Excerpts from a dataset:
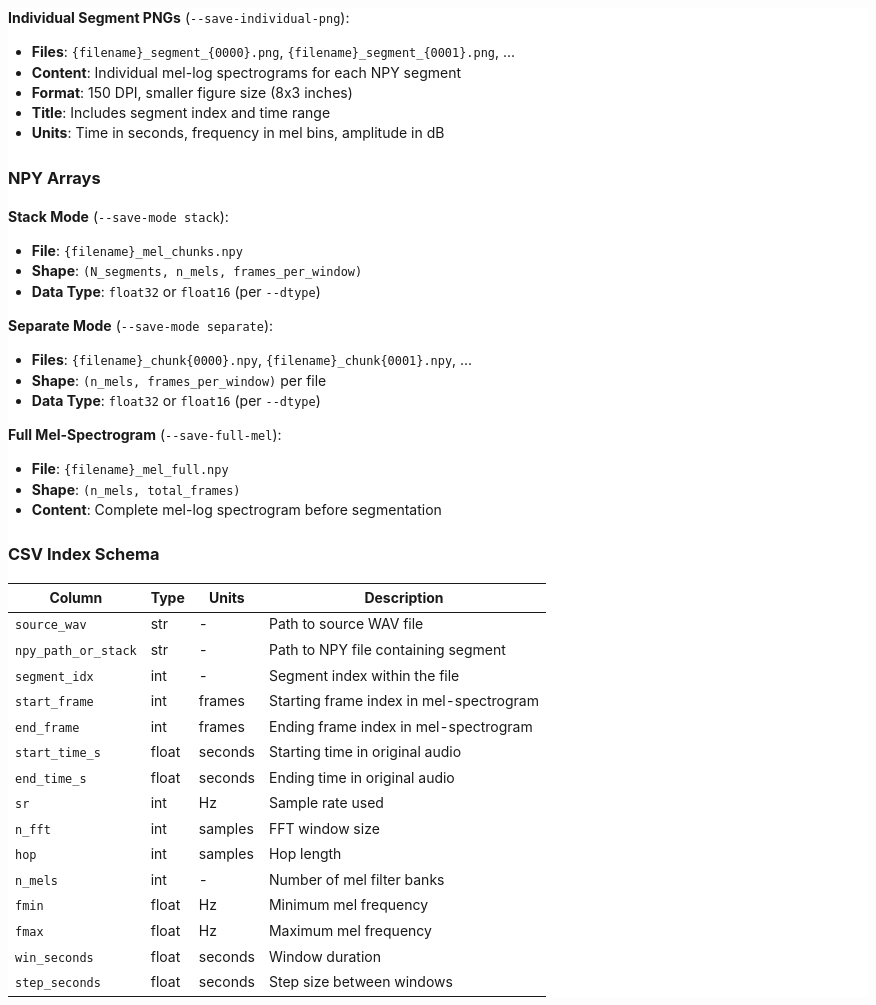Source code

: **Individual Segment PNGs** (`--save-individual-png`):
- **Files**: `{filename}_segment_{0000}.png`, `{filename}_segment_{0001}.png`, ...
- **Content**: Individual mel-log spectrograms for each NPY segment
- **Format**: 150 DPI, smaller figure size (8x3 inches)
- **Title**: Includes segment index and time range
- **Units**: Time in seconds, frequency in mel bins, amplitude in dB

### NPY Arrays

**Stack Mode** (`--save-mode stack`):
- **File**: `{filename}_mel_chunks.npy`
- **Shape**: `(N_segments, n_mels, frames_per_window)`
- **Data Type**: `float32` or `float16` (per `--dtype`)

**Separate Mode** (`--save-mode separate`):
- **Files**: `{filename}_chunk{0000}.npy`, `{filename}_chunk{0001}.npy`, ...
- **Shape**: `(n_mels, frames_per_window)` per file
- **Data Type**: `float32` or `float16` (per `--dtype`)

**Full Mel-Spectrogram** (`--save-full-mel`):
- **File**: `{filename}_mel_full.npy`
- **Shape**: `(n_mels, total_frames)`
- **Content**: Complete mel-log spectrogram before segmentation

### CSV Index Schema

| Column | Type | Units | Description |
|--------|------|-------|-------------|
| `source_wav` | str | - | Path to source WAV file |
| `npy_path_or_stack` | str | - | Path to NPY file containing segment |
| `segment_idx` | int | - | Segment index within the file |
| `start_frame` | int | frames | Starting frame index in mel-spectrogram |
| `end_frame` | int | frames | Ending frame index in mel-spectrogram |
| `start_time_s` | float | seconds | Starting time in original audio |
| `end_time_s` | float | seconds | Ending time in original audio |
| `sr` | int | Hz | Sample rate used |
| `n_fft` | int | samples | FFT window size |
| `hop` | int | samples | Hop length |
| `n_mels` | int | - | Number of mel filter banks |
| `fmin` | float | Hz | Minimum mel frequency |
| `fmax` | float | Hz | Maximum mel frequency |
| `win_seconds` | float | seconds | Window duration |
| `step_seconds` | float | seconds | Step size between windows |
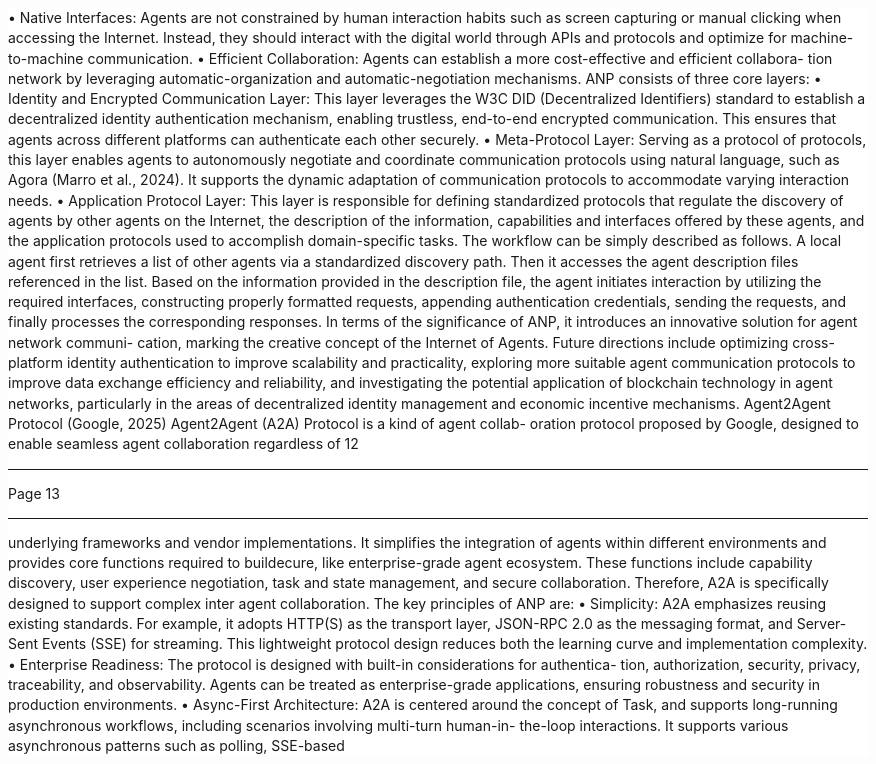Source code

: • Native Interfaces: Agents are not constrained by human interaction habits such as screen
capturing or manual clicking when accessing the Internet. Instead, they should interact
with the digital world through APIs and protocols and optimize for machine-to-machine
communication.
• Efficient Collaboration: Agents can establish a more cost-effective and efficient collabora-
tion network by leveraging automatic-organization and automatic-negotiation mechanisms.
ANP consists of three core layers:
• Identity and Encrypted Communication Layer: This layer leverages the W3C DID
(Decentralized Identifiers) standard to establish a decentralized identity authentication
mechanism, enabling trustless, end-to-end encrypted communication. This ensures that
agents across different platforms can authenticate each other securely.
• Meta-Protocol Layer: Serving as a protocol of protocols, this layer enables agents to
autonomously negotiate and coordinate communication protocols using natural language,
such as Agora (Marro et al., 2024). It supports the dynamic adaptation of communication
protocols to accommodate varying interaction needs.
• Application Protocol Layer: This layer is responsible for defining standardized protocols
that regulate the discovery of agents by other agents on the Internet, the description of the
information, capabilities and interfaces offered by these agents, and the application protocols
used to accomplish domain-specific tasks.
The workflow can be simply described as follows. A local agent first retrieves a list of other agents
via a standardized discovery path. Then it accesses the agent description files referenced in the
list. Based on the information provided in the description file, the agent initiates interaction by
utilizing the required interfaces, constructing properly formatted requests, appending authentication
credentials, sending the requests, and finally processes the corresponding responses.
In terms of the significance of ANP, it introduces an innovative solution for agent network communi-
cation, marking the creative concept of the Internet of Agents. Future directions include optimizing
cross-platform identity authentication to improve scalability and practicality, exploring more suitable
agent communication protocols to improve data exchange efficiency and reliability, and investigating
the potential application of blockchain technology in agent networks, particularly in the areas of
decentralized identity management and economic incentive mechanisms.
Agent2Agent Protocol (Google, 2025)
Agent2Agent (A2A) Protocol is a kind of agent collab-
oration protocol proposed by Google, designed to enable seamless agent collaboration regardless of
12


---

Page 13

---

underlying frameworks and vendor implementations. It simplifies the integration of agents within
different environments and provides core functions required to buildecure, like enterprise-grade agent
ecosystem. These functions include capability discovery, user experience negotiation, task and state
management, and secure collaboration. Therefore, A2A is specifically designed to support complex
inter agent collaboration. The key principles of ANP are:
• Simplicity: A2A emphasizes reusing existing standards. For example, it adopts HTTP(S)
as the transport layer, JSON-RPC 2.0 as the messaging format, and Server-Sent Events
(SSE) for streaming. This lightweight protocol design reduces both the learning curve and
implementation complexity.
• Enterprise Readiness: The protocol is designed with built-in considerations for authentica-
tion, authorization, security, privacy, traceability, and observability. Agents can be treated as
enterprise-grade applications, ensuring robustness and security in production environments.
• Async-First Architecture: A2A is centered around the concept of Task, and supports
long-running asynchronous workflows, including scenarios involving multi-turn human-in-
the-loop interactions. It supports various asynchronous patterns such as polling, SSE-based
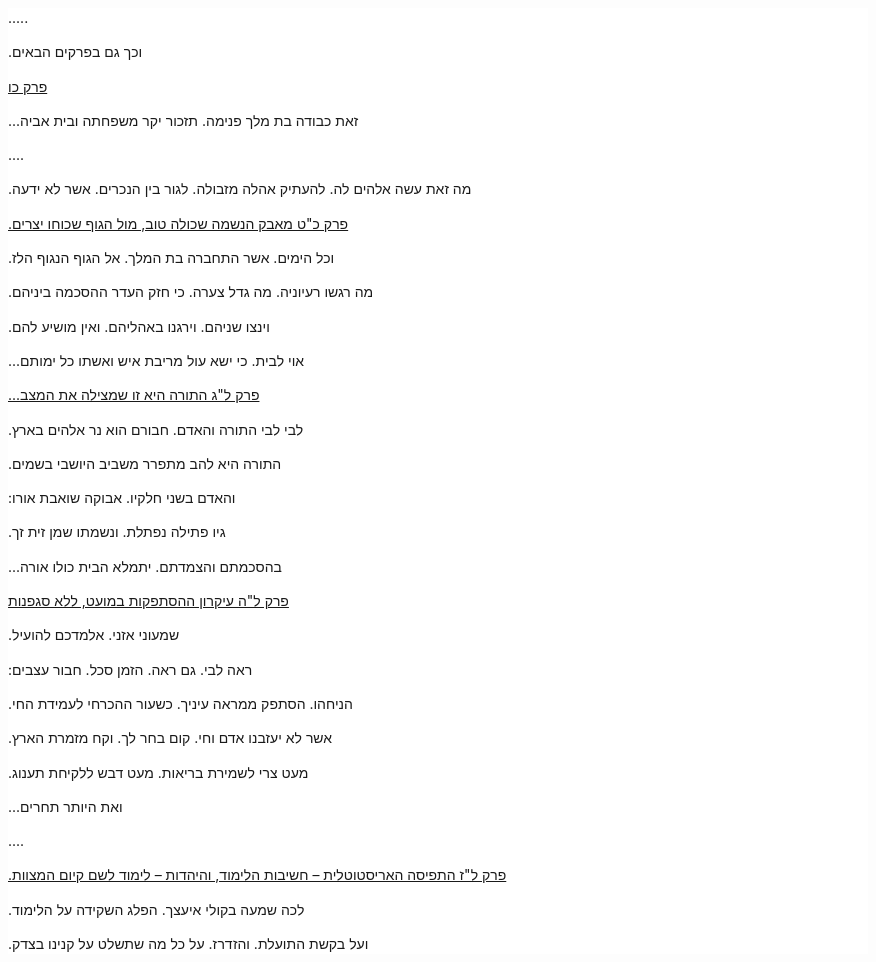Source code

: <span dir="rtl">.....</span>

<span dir="rtl">וכך גם בפרקים הבאים.</span>

<span dir="rtl"><u>פרק כו</u></span>

<span dir="rtl">זאת כבודה בת מלך פנימה. תזכור יקר משפחתה ובית
אביה...</span>

<span dir="rtl">....</span>

<span dir="rtl">מה זאת עשה אלהים לה. להעתיק אהלה מזבולה. לגור בין
הנכרים. אשר לא ידעה.</span>

<span dir="rtl"><u>פרק כ"ט מאבק הנשמה שכולה טוב, מול הגוף שכוחו
יצרים.</u></span>

<span dir="rtl">וכל הימים. אשר התחברה בת המלך. אל הגוף הנגוף הלז.</span>

<span dir="rtl">מה רגשו רעיוניה. מה גדל צערה. כי חזק העדר ההסכמה
ביניהם.</span>

<span dir="rtl">וינצו שניהם. וירגנו באהליהם. ואין מושיע להם.</span>

<span dir="rtl">אוי לבית. כי ישא עול מריבת איש ואשתו כל ימותם...</span>

<span dir="rtl"><u>פרק ל"ג התורה היא זו שמצילה את המצב...</u></span>

<span dir="rtl">לבי לבי התורה והאדם. חבורם הוא נר אלהים בארץ.</span>

<span dir="rtl">התורה היא להב מתפרר משביב היושבי בשמים.</span>

<span dir="rtl">והאדם בשני חלקיו. אבוקה שואבת אורו:</span>

<span dir="rtl">גיו פתילה נפתלת. ונשמתו שמן זית זך.</span>

<span dir="rtl">בהסכמתם והצמדתם. יתמלא הבית כולו אורה...</span>

<span dir="rtl"><u>פרק ל"ה עיקרון ההסתפקות במועט, ללא סגפנות</u></span>

<span dir="rtl">שמעוני אזני. אלמדכם להועיל.</span>

<span dir="rtl">ראה לבי. גם ראה. הזמן סכל. חבור עצבים:</span>

<span dir="rtl">הניחהו. הסתפק ממראה עיניך. כשעור ההכרחי לעמידת
החי.</span>

<span dir="rtl">אשר לא יעזבנו אדם וחי. קום בחר לך. וקח מזמרת
הארץ.</span>

<span dir="rtl">מעט צרי לשמירת בריאות. מעט דבש ללקיחת תענוג.</span>

<span dir="rtl">ואת היותר תחרים...</span>

<span dir="rtl">....</span>

<span dir="rtl"><u>פרק ל"ז התפיסה האריסטוטלית – חשיבות הלימוד, והיהדות –
לימוד לשם קיום המצוות.</u></span>

<span dir="rtl">לכה שמעה בקולי איעצך. הפלג השקידה על הלימוד.</span>

<span dir="rtl">ועל בקשת התועלת. והזדרז. על כל מה שתשלט על קנינו
בצדק.</span>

_Exercise directions_. Locate every line in the listing above that contains the string "other", matching case exactly, and copy each such line.

_Written response_.
agents across different platforms can authenticate each other securely.
that regulate the discovery of agents by other agents on the Internet, the description of the
The workflow can be simply described as follows. A local agent first retrieves a list of other agents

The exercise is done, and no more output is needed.